July 25, 2008

Entering Unicode Text and Symbols

If you want to make entering Unicode text a natural part of your workflow on your Mac, whether it be Greek, Hebrew, or special symbols, it is best if you spend a couple minutes preparing your setup. You need to make the "International" preference pane and the Input Menu your friend. In OS X 10.5, you will find the "Input Menu" tab in the "International" system preference pane. Make sure you do six things in this pane:

  1. Check "Show input menu in menu bar"
  2. Check "Character Palette"
  3. Check "Keyboard Viewer"
  4. Scroll down and also enable only the few languages that you'll be using, such as "Hebrew - QWERTY" or "Greek Polytonic" or another Unicode keyboard you have installed.
  5. Also check the "Unicode Hex Input" keyboard.
  6. Finally, either simply note or even customize the two keyboard shortcuts listed that enable you to both toggle between the two most recent input keyboards and to cycle through all unicode keyboards listed in your input menu. For more information on customizing your shortcuts, have a look at this post on Juggling Keyboard Shortcuts.
All this preparation will put the Input Menu in your menu bar that will look something like this:

So, if I'm writing text where I occasionally need to switch to the Greek keyboard, all I do is select Greek from the menu the first time, and from then on out, I use my quick keyboard shortcut to toggle between the two. However, you have other options.

At any point, you can open the "Keyboard Viewer" to have a look at the keyboard layout you currently have selected. But what about the entering of some random letter or symbol in Unicode?

You can open the "Character Palette" from the input menu and search for the glyph. However, if you do a lot of this, then I'd highly recommend getting the great app Unicode Checker.

Also, if you know the Unicode hex number for the letter or symbol, you can switch to the "Unicode Hex Input" keyboard and then hold down the option (⌥) key while you press the numbers/letters for the character. If you're just typing in your default language otherwise, you can keep this specialized keyboard selected. This functionality will be familiar to Windoze users.
For instance, let's say you want to enter that symbol for option. Perhaps you're familiar with my listing of all keyboard symbols here. Then, since you know that the option symbol is hex #2325, with the "Unicode Hex Input" keyboard selected, you hold down the Option key and press "2325" and out pops the "⌥" symbol.

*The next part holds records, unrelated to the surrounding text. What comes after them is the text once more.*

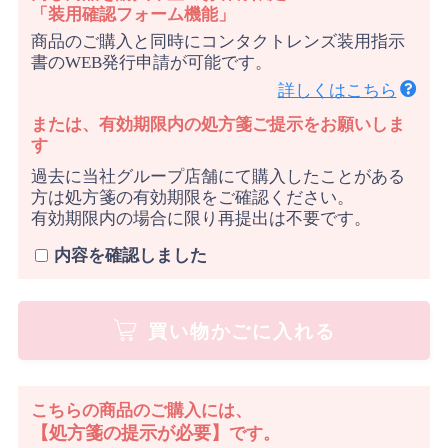
「装用確認フォーム機能」
商品のご購入と同時にコンタクトレンズ装用指示
書のWEB発行申請が可能です。
詳しくはこちら
または、有効期限内の処方箋ご提示をお願いしま
す
過去に当社グループ店舗にて購入したことがある
方は処方箋の有効期限をご確認ください。
有効期限内の場合に限り再提出は不要です。
内容を確認しました
買い物かごに入れる
こちらの商品のご購入には、
【処方箋の提示が必要】
です。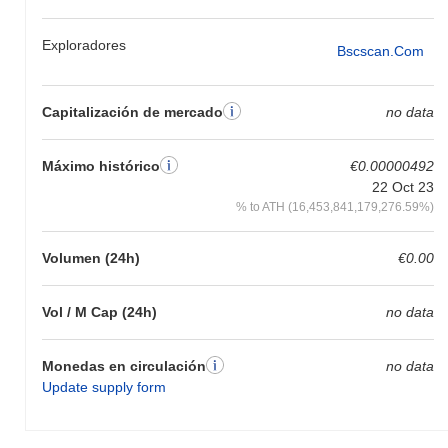
Exploradores
Bscscan.com
Capitalización de mercado
no data
Máximo histórico
€0.00000492
22 Oct 23
% to ATH (16,453,841,179,276.59%)
Volumen (24h)
€0.00
Vol / M Cap (24h)
no data
Monedas en circulación
no data
Update supply form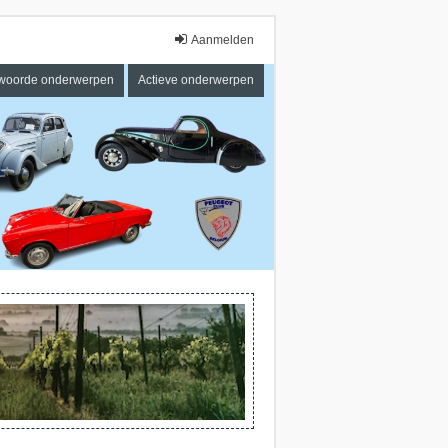
Aanmelden
woorde onderwerpen
Actieve onderwerpen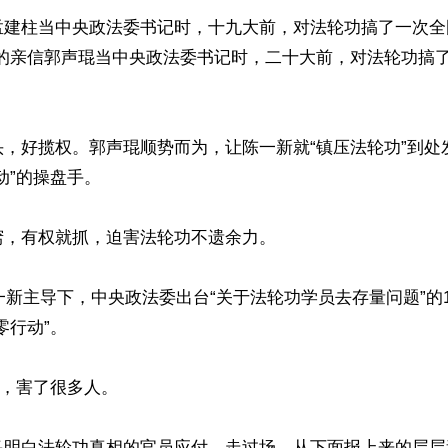
孟建柱当中央政法委书记时，十九大前，对法轮功搞了一次全
曾的亲信郭声琨当中央政法委书记时，二十大前，对法轮功搞
头，好揽权。郭声琨顺势而为，让陈一新就“镇压法轮功”到处
动”的操盘手。

，有权就抓，迫害法轮功不遗余力。

陈一新主导下，中央政法委出台“关于法轮功学员去存量问题”的
行动”。

”，害了很多人。

多明白法轮功真相的官员应付，走过场。从下面报上来的层层造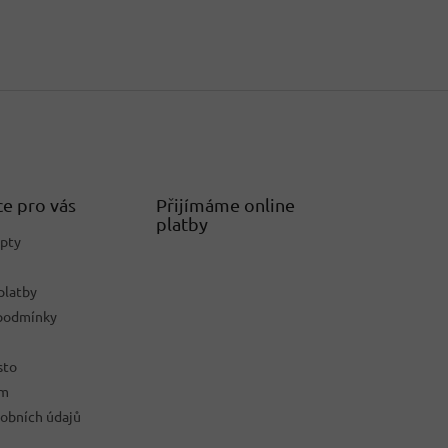
e pro vás
Přijímáme online
platby
epty
platby
podmínky
sto
ám
obních údajů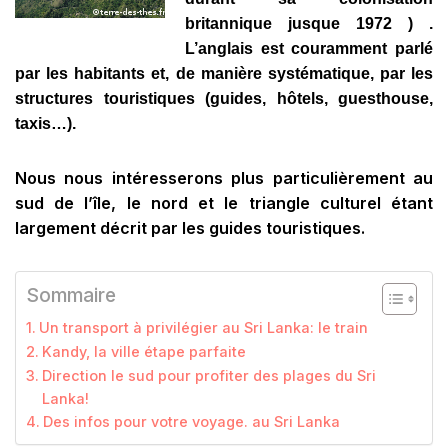
britannique jusque 1972 ) .
L’anglais est couramment parlé
par les habitants et, de manière systématique, par les
structures touristiques (guides, hôtels, guesthouse,
taxis…).
Nous nous intéresserons plus particulièrement au
sud de l’île, le nord et le triangle culturel étant
largement décrit par les guides touristiques.
Sommaire
Un transport à privilégier au Sri Lanka: le train
Kandy, la ville étape parfaite
Direction le sud pour profiter des plages du Sri
Lanka!
Des infos pour votre voyage. au Sri Lanka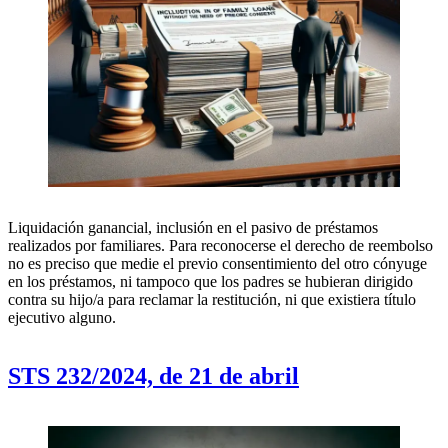
Liquidación ganancial, inclusión en el pasivo de préstamos
realizados por familiares. Para reconocerse el derecho de reembolso
no es preciso que medie el previo consentimiento del otro cónyuge
en los préstamos, ni tampoco que los padres se hubieran dirigido
contra su hijo/a para reclamar la restitución, ni que existiera título
ejecutivo alguno.
STS 232/2024, de 21 de abril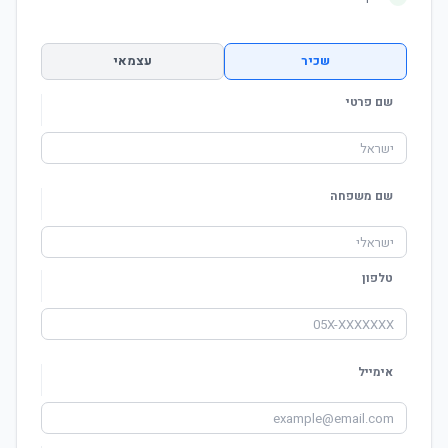
שכיר
עצמאי
שם פרטי
שם משפחה
טלפון
אימייל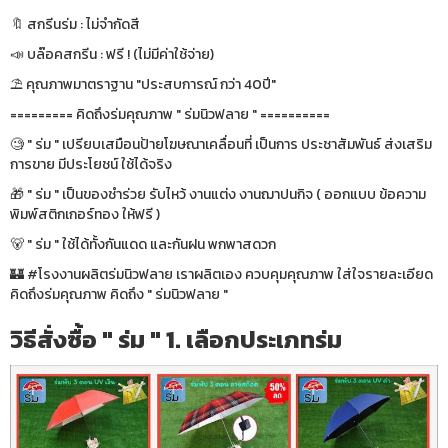
🔖 สกรีนร่ม : ไม่จำกัดสี
📣 บล๊อคสกรีน : ฟรี ! (ไม่มีค่าใช้จ่าย)
⛱ คุณภาพมาตราฐาน "ประสบการณ์ กว่า 40ปี"
========= คิดถึงร่มคุณภาพ " ร่มนิวฟลาย " ==========
🧐 " ร่ม " เปรียบเสมือนป้ายโฆษณาเคลื่อนที่ เป็นการ ประชาสัมพันธ์ ส่งเสริม
การขาย มีประโยชน์ ใช้ได้จริง
🎁 " ร่ม " เป็นของชำร่วย รับไหว้ งานแต่ง งานฌาปนกิจ ( ออกแบบ ข้อความ
พิมพ์สติกเกอร์ทอง ให้ฟรี )
🐻 " ร่ม " ใช้ได้ทั้งกันแดด และกันฝน พกพาสดวก
🏰 #โรงงานผลิตร่มนิวฟลาย เราผลิตเอง ควบคุมคุณภาพ ใส่ใจรายละเอียด
คิดถึงร่มคุณภาพ คิดถึง " ร่มนิวฟลาย "
วิธีสั่งซื้อ " ร่ม " 1. เลือกประเภทร่ม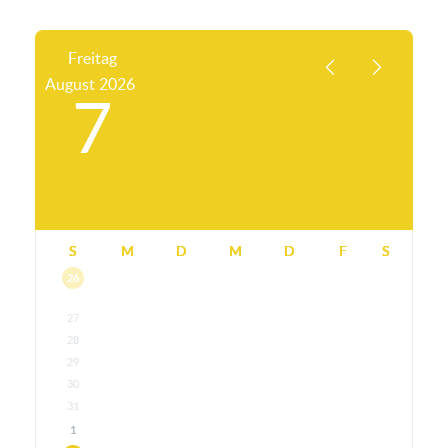
Freitag
August
2026
7
S
M
D
M
D
F
S
26
27
28
29
30
31
1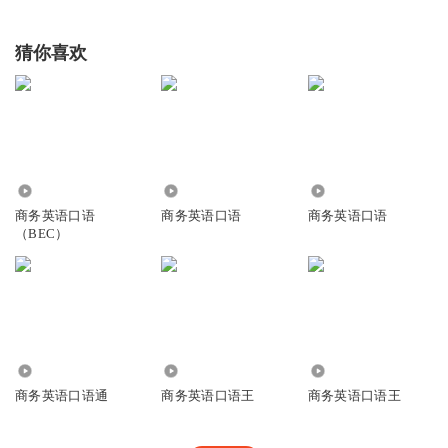
猜你喜欢
2.66万
5.31万
1.43万
商务英语口语
商务英语口语
商务英语口语
（BEC）
7641
6.63万
684.06万
商务英语口语通
商务英语口语王
商务英语口语王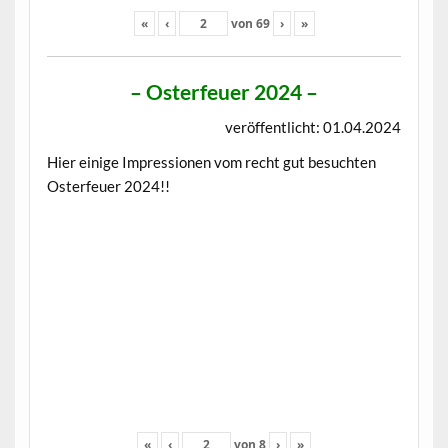
«
‹
von
69
›
»
– Osterfeuer 2024 –
veröffentlicht: 01.04.2024
Hier einige Impressionen vom recht gut besuchten
Osterfeuer 2024!!
«
‹
von
8
›
»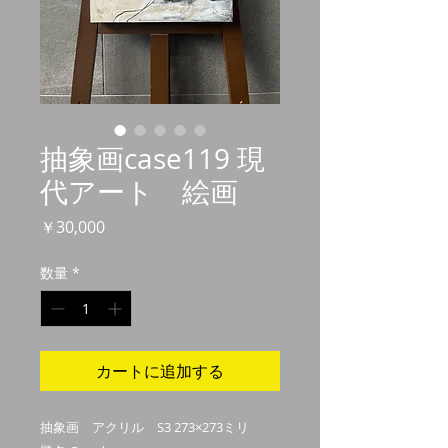
抽象画case119 現
代アート 絵画
価
￥30,000
格
数量
*
カートに追加する
抽象画 アクリル S3 273×273ミリ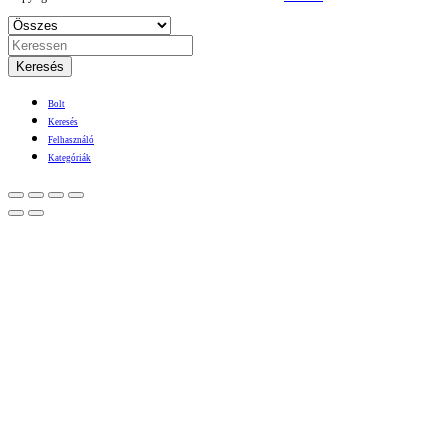
Keresés
Bolt
Keresés
Felhasználó
Kategóriák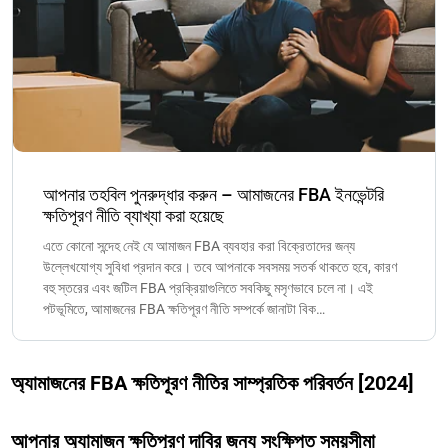
আপনার তহবিল পুনরুদ্ধার করুন – আমাজনের FBA ইনভেন্টরি
ক্ষতিপূরণ নীতি ব্যাখ্যা করা হয়েছে
এতে কোনো সন্দেহ নেই যে আমাজন FBA ব্যবহার করা বিক্রেতাদের জন্য
উল্লেখযোগ্য সুবিধা প্রদান করে। তবে আপনাকে সবসময় সতর্ক থাকতে হবে, কারণ
বহু স্তরের এবং জটিল FBA প্রক্রিয়াগুলিতে সবকিছু মসৃণভাবে চলে না। এই
পটভূমিতে, আমাজনের FBA ক্ষতিপূরণ নীতি সম্পর্কে জানাটা বিক…
অ্যামাজনের FBA ক্ষতিপূরণ নীতির সাম্প্রতিক পরিবর্তন [2024]
আপনার অ্যামাজন ক্ষতিপূরণ দাবির জন্য সংক্ষিপ্ত সময়সীমা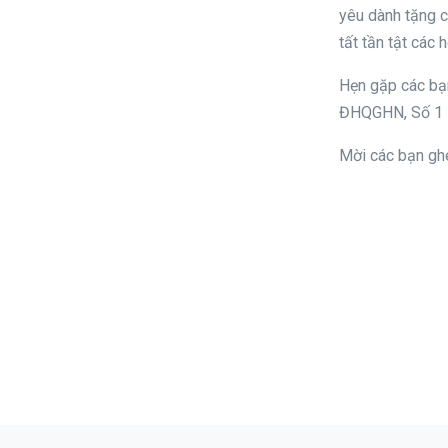
yêu dành tặng c
tất tần tật các 
Hẹn gặp các bạ
ĐHQGHN, Số 1 P
Mời các bạn gh
Tags: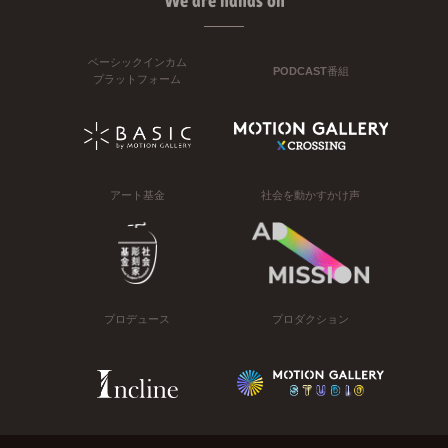
We are hands on
ベーシックインカム
PODCAST番組
プラットフォーム
アート基金
社会を動かすかけ声
プロデュース
プロダクション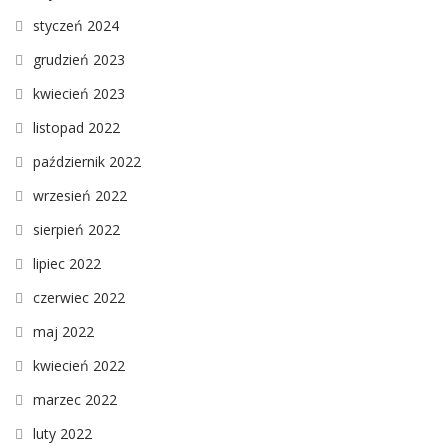
styczeń 2024
grudzień 2023
kwiecień 2023
listopad 2022
październik 2022
wrzesień 2022
sierpień 2022
lipiec 2022
czerwiec 2022
maj 2022
kwiecień 2022
marzec 2022
luty 2022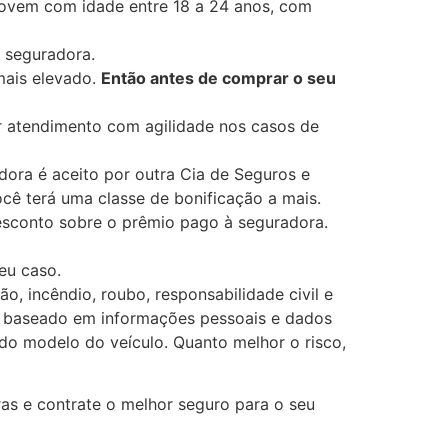
Jovem com idade entre 18 a 24 anos, com
 seguradora.
mais elevado.
Então antes de comprar o seu
 atendimento com agilidade nos casos de
dora é aceito por outra Cia de Seguros e
ocê terá uma classe de bonificação a mais.
esconto sobre o prêmio pago à seguradora.
eu caso.
, incêndio, roubo, responsabilidade civil e
or, baseado em informações pessoais e dados
 do modelo do veículo. Quanto melhor o risco,
ras e contrate o melhor seguro para o seu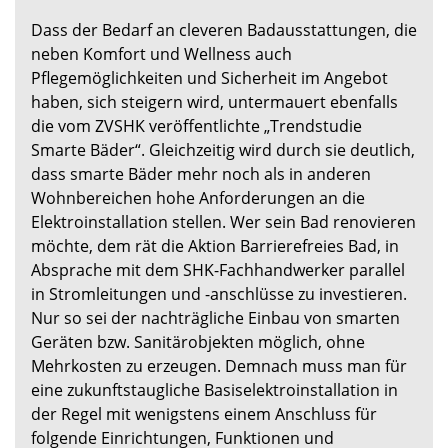
Dass der Bedarf an cleveren Badausstattungen, die
neben Komfort und Wellness auch
Pflegemöglichkeiten und Sicherheit im Angebot
haben, sich steigern wird, untermauert ebenfalls
die vom ZVSHK veröffentlichte „Trendstudie
Smarte Bäder“. Gleichzeitig wird durch sie deutlich,
dass smarte Bäder mehr noch als in anderen
Wohnbereichen hohe Anforderungen an die
Elektroinstallation stellen. Wer sein Bad renovieren
möchte, dem rät die Aktion Barrierefreies Bad, in
Absprache mit dem SHK-Fachhandwerker parallel
in Stromleitungen und -anschlüsse zu investieren.
Nur so sei der nachträgliche Einbau von smarten
Geräten bzw. Sanitärobjekten möglich, ohne
Mehrkosten zu erzeugen. Demnach muss man für
eine zukunftstaugliche Basiselektroinstallation in
der Regel mit wenigstens einem Anschluss für
folgende Einrichtungen, Funktionen und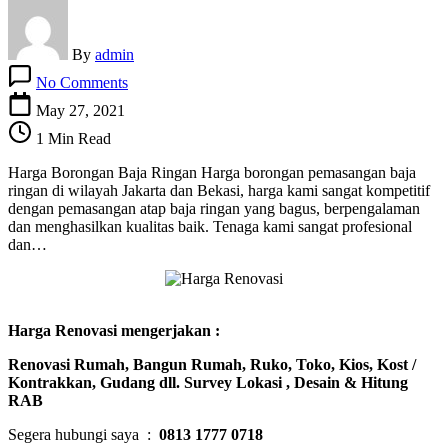
By
admin
on
No Comments
Harga
Borongan
May 27, 2021
Baja
1 Min Read
Ringan
Harga Borongan Baja Ringan Harga borongan pemasangan baja
ringan di wilayah Jakarta dan Bekasi, harga kami sangat kompetitif
dengan pemasangan atap baja ringan yang bagus, berpengalaman
dan menghasilkan kualitas baik. Tenaga kami sangat profesional
dan…
Harga Renovasi mengerjakan :
Renovasi Rumah, Bangun Rumah, Ruko, Toko, Kios, Kost /
Kontrakkan, Gudang dll. Survey Lokasi , Desain & Hitung
RAB
Segera hubungi saya :
0813 1777 0718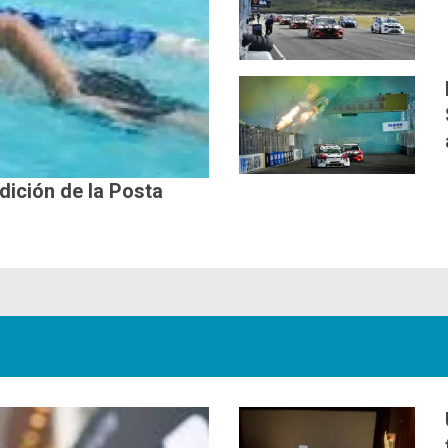
edición de la Posta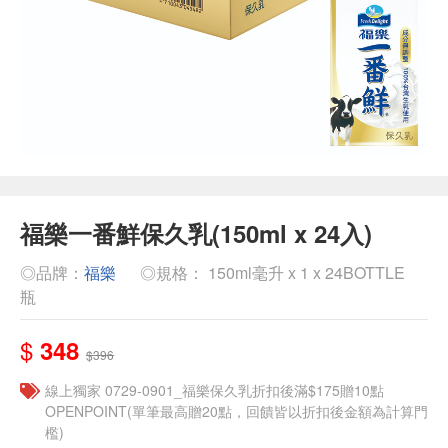
福樂一番鮮保久乳(150ml x 24入)
◎品牌：
福樂
◎規格： 150ml毫升 x 1 x 24BOTTLE
瓶
$
348
$396
線上獨家 0729-0901_福樂保久乳折扣後滿$175贈10點
OPENPOINT(單筆最高贈20點，回饋皆以折扣後金額為計算門
檻)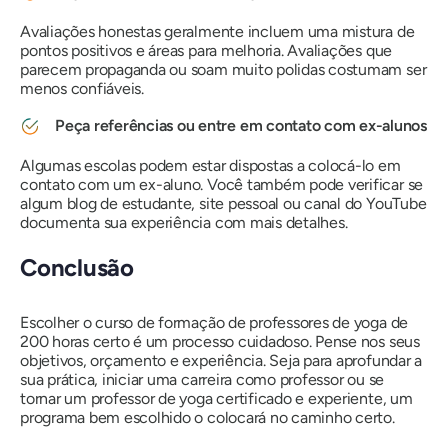
Avaliações honestas geralmente incluem uma mistura de
pontos positivos e áreas para melhoria. Avaliações que
parecem propaganda ou soam muito polidas costumam ser
menos confiáveis.
Peça referências ou entre em contato com ex-alunos
Algumas escolas podem estar dispostas a colocá-lo em
contato com um ex-aluno. Você também pode verificar se
algum blog de estudante, site pessoal ou canal do YouTube
documenta sua experiência com mais detalhes.
Conclusão
Escolher o curso de formação de professores de yoga de
200 horas certo é um processo cuidadoso. Pense nos seus
objetivos, orçamento e experiência. Seja para aprofundar a
sua prática, iniciar uma carreira como professor ou se
tornar um professor de yoga certificado e experiente, um
programa bem escolhido o colocará no caminho certo.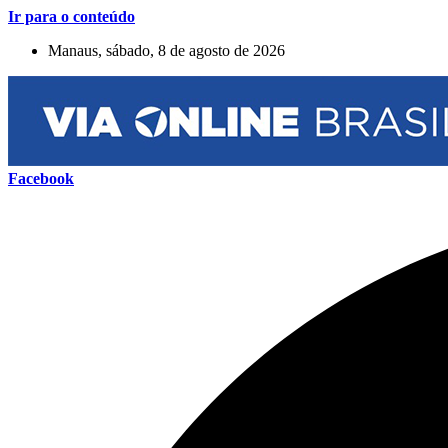
Ir para o conteúdo
Manaus, sábado, 8 de agosto de 2026
Facebook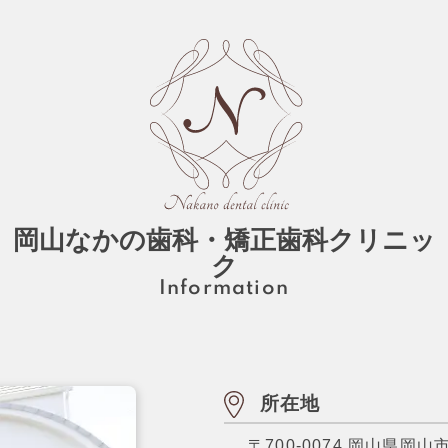
岡山なかの歯科・矯正歯科クリニッ
ク
Information
所在地
〒700-0074
岡山県岡山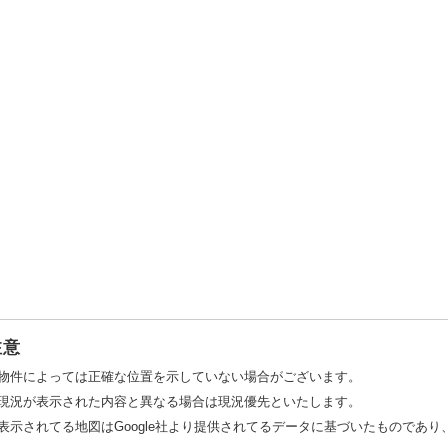
注意
物件によっては正確な位置を示していない場合がございます。
現況が表示された内容と異なる場合は現況優先といたします。
表示されてる地図はGoogle社より提供されてるデータに基づいたものであ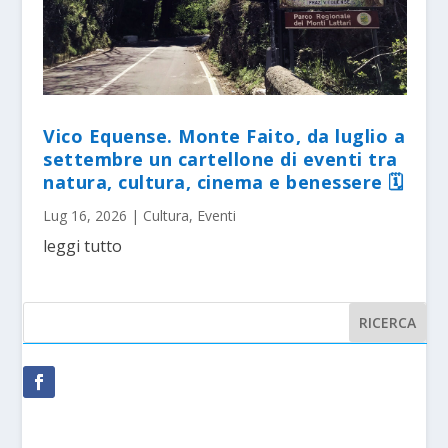
Vico Equense. Monte Faito, da luglio a
settembre un cartellone di eventi tra
natura, cultura, cinema e benessere 🗓
Lug 16, 2026
|
Cultura
,
Eventi
leggi tutto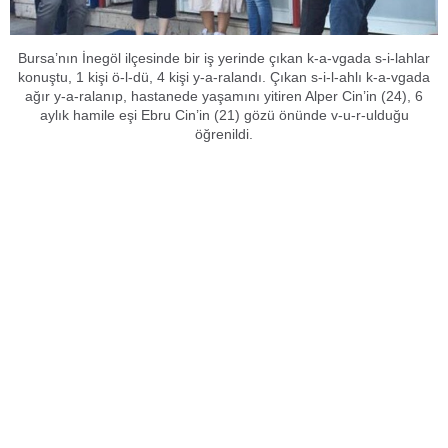
Bursa’nın İnegöl ilçesinde bir iş yerinde çıkan k-a-vgada s-i-lahlar
konuştu, 1 kişi ö-l-dü, 4 kişi y-a-ralandı. Çıkan s-i-l-ahlı k-a-vgada
ağır y-a-ralanıp, hastanede yaşamını yitiren Alper Cin’in (24), 6
aylık hamile eşi Ebru Cin’in (21) gözü önünde v-u-r-ulduğu
öğrenildi.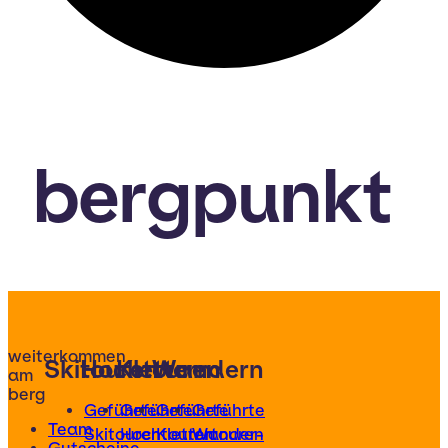
bergpunkt
weiterkommen
Skitouren
Hochtouren
Klettern
Wandern
am
berg
Geführte
Geführte
Geführte
Geführte
Team
Skitouren
Hochtouren
Klettertouren
Wander-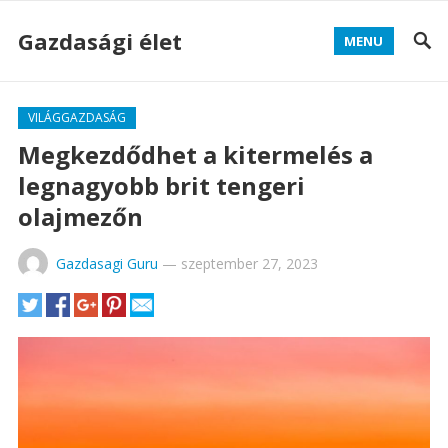
Gazdasági élet
MENU
VILÁGGAZDASÁG
Megkezdődhet a kitermelés a
legnagyobb brit tengeri
olajmezőn
Gazdasagi Guru
—
szeptember 27, 2023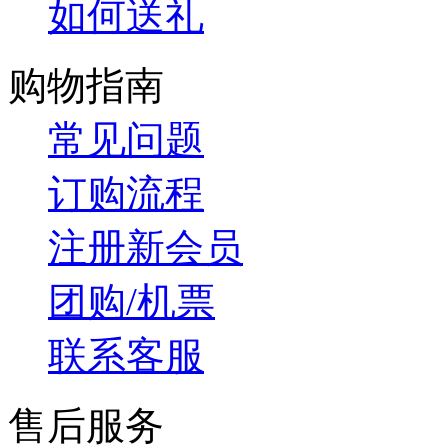
如何送礼
购物指南
常见问题
订购流程
注册新会员
团购/机票
联系客服
售后服务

The final thing I'd add is if there are some special symbols you think you'll be wanting to enter with some frequency, you may want to create a text file or snippet so that you can quickly copy and paste them in. I have a text file called Unicode Dingbats Symbols where I collect all Unicode symbols of interest for quick reference. Or, you might use TextExpander or other text replacement utility to change "+command" into "⌘" and "+option" into "⌥" as you type. Or, like me, you may put some frequently used text like this string "⌘⌥⌃⇥␣⎋⇧⇪⏎⌤⌫⌦⌧⇭⏏⌽⇱⇲⇞⇟↑⇡↓⇣←⇠→⇢" on a shelf in Quicksilver that pastes into your document with a keystroke.

Just a few minutes of prep work will have you typing in Unicode with ease. Find the methods that work for you. (You know what they say about obtaining cat skins.)


Zark said...

Thank you for this helpful tutorial.

A.D. Riddle said...

I use transliteration fonts quite a bit for typing Semitic languages. A friend pointed me to Ukelele (from SIL) which allows you to edit your keyboards very easily. I created my own transliteration keyboard where I can quickly type all of the characters I need (both in English & transliteration) without having to change fonts, keyboards, or anything else.


Will said...

Awesome! Thanks so much for this post. I've been trying to figure out how to do this for a while, and it took my two minutes after reading your blog.

Joshua said...

Ditto on Ukelele.

toby99 said...

my need is different, I'm designing a usb gizmo. I want it to write symbols on customer's Macs in an absolute manner ('it always works"). For example, £ is widely claimed to be option-3: I can send option-3, but Macs localised to French won't see a £.
Any clues, anyone? Windoze does it right with Alt-keycodes, they are absolute.

Joe Weaks said...


I think of a couple things immediately, not knowing your situation precisely.
One is, they could have the Unicode Hex Input keyboard enabled and use it that way... the advantage is that it is a standard instruction.
What is your gizmo using to input the symbols? Applescript? If so, you can simply use the clipboard.
set the clipboard to "£" ...
Or even better, if the text input is always in the same application, you can script it without using the clipboard.